Disertasi, Doa Orang Tua, dan Cinta Istri: Dr. Jajang Rahmatudin Resmi Bergelar Doktor

Disertasi, Doa Orang Tua, dan Cinta Istri: Dr. Jajang Rahmatudin Resmi Bergelar Doktor

UMCPRESS.ID - Universitas Muhammadiyah Cirebon (UMC) kembali mencatatkan prestasi akademik yang membanggakan. Salah satu dosen Fakultas Keguruan dan Ilmu Pendidikan (FKIP), Dr. Jajang Rahmatudin, M.Pd., resmi meraih gelar doktor pada Sidang Terbuka Promosi Doktor di Universitas Pendidikan Indonesia (UPI), Selasa, 3 Februari 2026. Capaian ini menegaskan komitmen UMC dalam memperkuat sumber daya manusia unggul di bidang pendidikan.

Dr. Jajang dinyatakan lulus setelah mempertahankan disertasi berjudul “Pengembangan Bahan Ajar E-Module Berbasis Android melalui Model Problem-Based Learning untuk Meningkatkan Kemampuan Penalaran Matematis dan Kemandirian Belajar Siswa.” Disertasi tersebut menyoroti inovasi pembelajaran matematika berbasis teknologi digital yang relevan dengan kebutuhan pendidikan abad ke-21.

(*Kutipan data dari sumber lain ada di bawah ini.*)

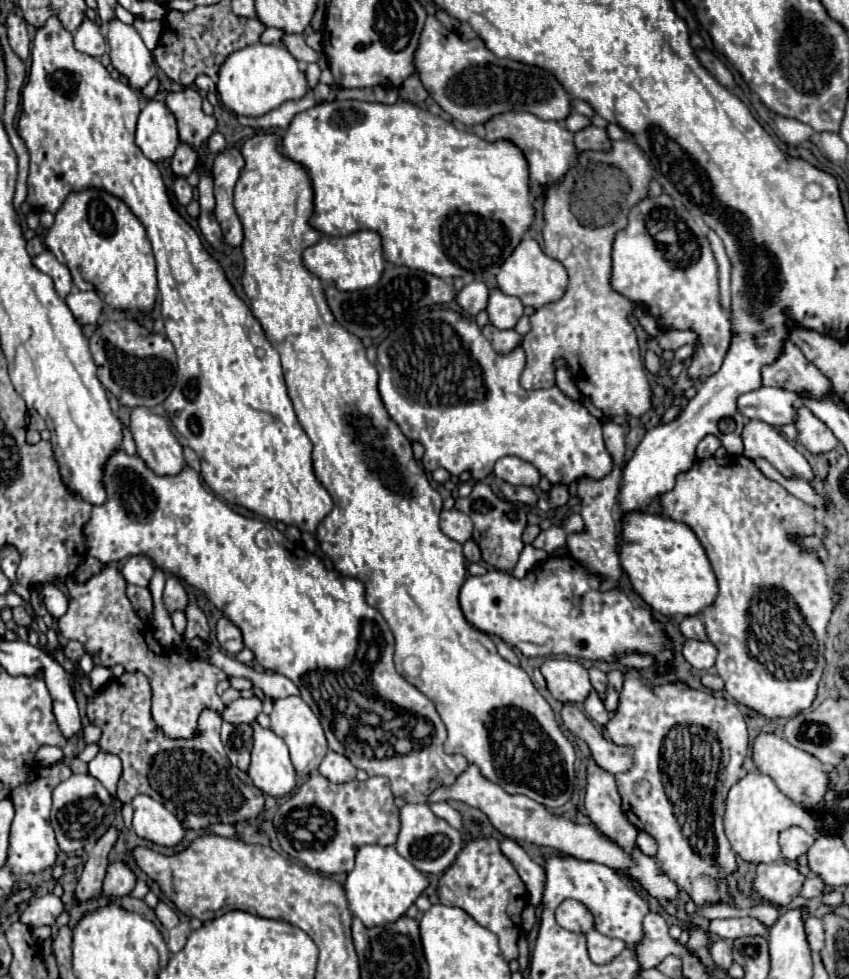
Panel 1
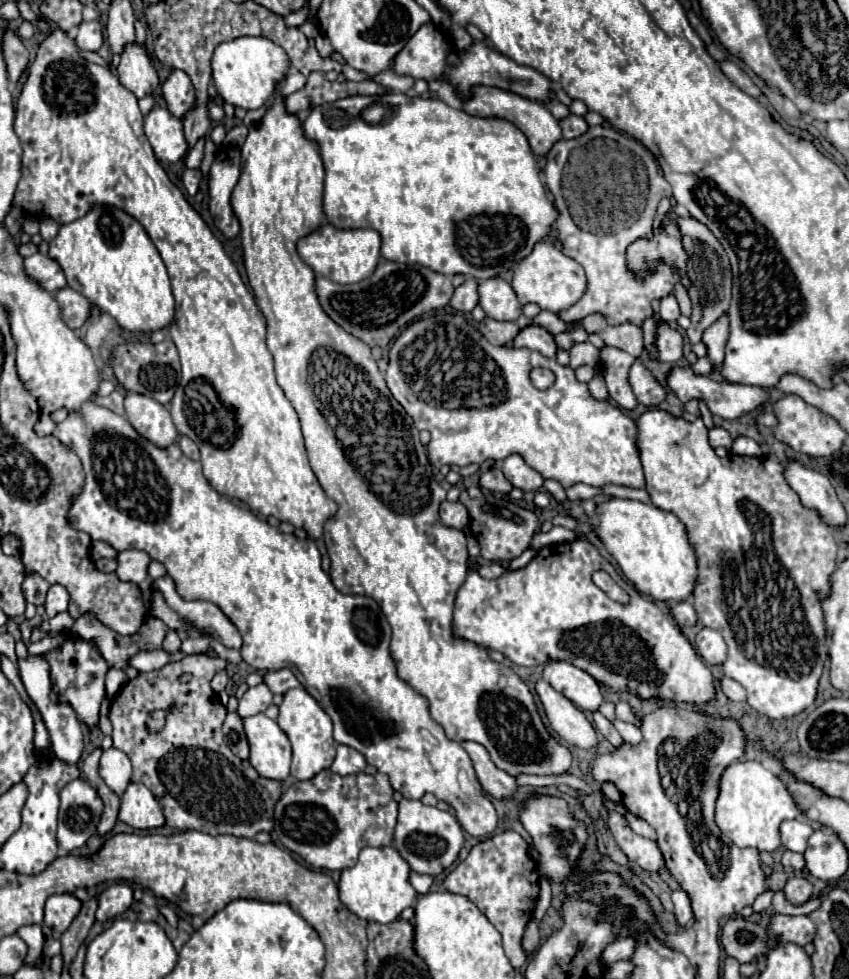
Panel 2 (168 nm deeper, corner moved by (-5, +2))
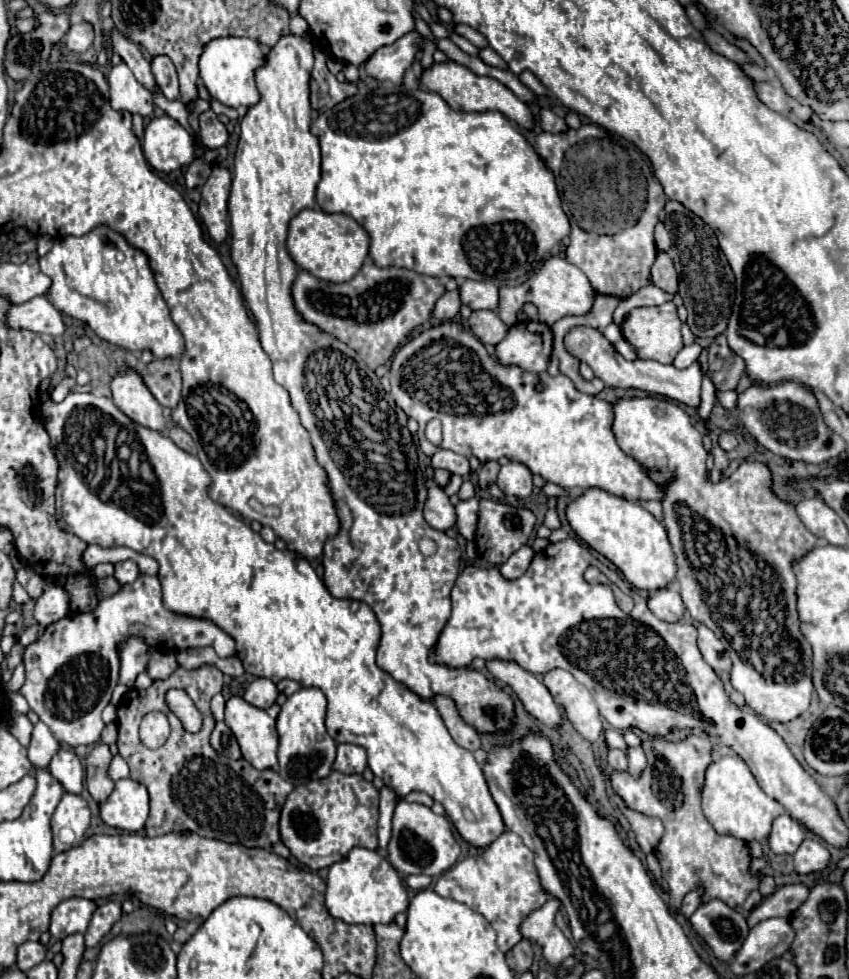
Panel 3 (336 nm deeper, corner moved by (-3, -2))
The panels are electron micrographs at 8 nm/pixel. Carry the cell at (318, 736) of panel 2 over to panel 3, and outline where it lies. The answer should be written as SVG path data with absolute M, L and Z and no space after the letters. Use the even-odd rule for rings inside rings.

Usai sidang terbuka, Dr. Jajang menyampaikan rasa syukur mendalam atas capaian akademik tertingginya. Gelar doktor ini dipersembahkan secara khusus kepada kedua orang tua, mertua, serta keluarga besar yang selama ini menjadi penopang utama perjalanan akademiknya.

“Ini adalah hasil doa dan pengorbanan orang tua, mertua saya dan orang-orang yang memberikan cinta dan kasih sayang yang luar biasa. Tanpa mereka, saya tidak akan sampai di titik ini,” ujarnya.

Bagi Dr. Jajang, sosok yang memiliki peran paling menentukan adalah sang istri. Ia menyebut istrinya sebagai belahan jiwa dan sumber cinta yang tak tergantikan.

“Kehadiranmu adalah berkah. Dalam lelah, ragu, dan tekanan akademik, istriku selalu hadir sebagai penenang dan penguat,” tuturnya.

Ia dikenal sebagai sosok suami penyayang yang menautkan langkah hidupnya pada denyut cinta keluarga. Bagi Dr. Jajang, rumah bukan sekadar tempat pulang, melainkan altar doa dan keteduhan jiwa. Istri hadir sebagai penopang sunyi di balik hiruk-pikuk akademik, saksi setia saat lelah merundung dan ragu menyapa. Dalam genggaman kasih itu, ia belajar tentang kesabaran, keteguhan, dan makna pengorbanan. Keluarga diletakkannya sebagai fondasi utama kesuksesan akar yang menguatkan batang ilmu, sekaligus cahaya yang menuntun setiap pencapaian.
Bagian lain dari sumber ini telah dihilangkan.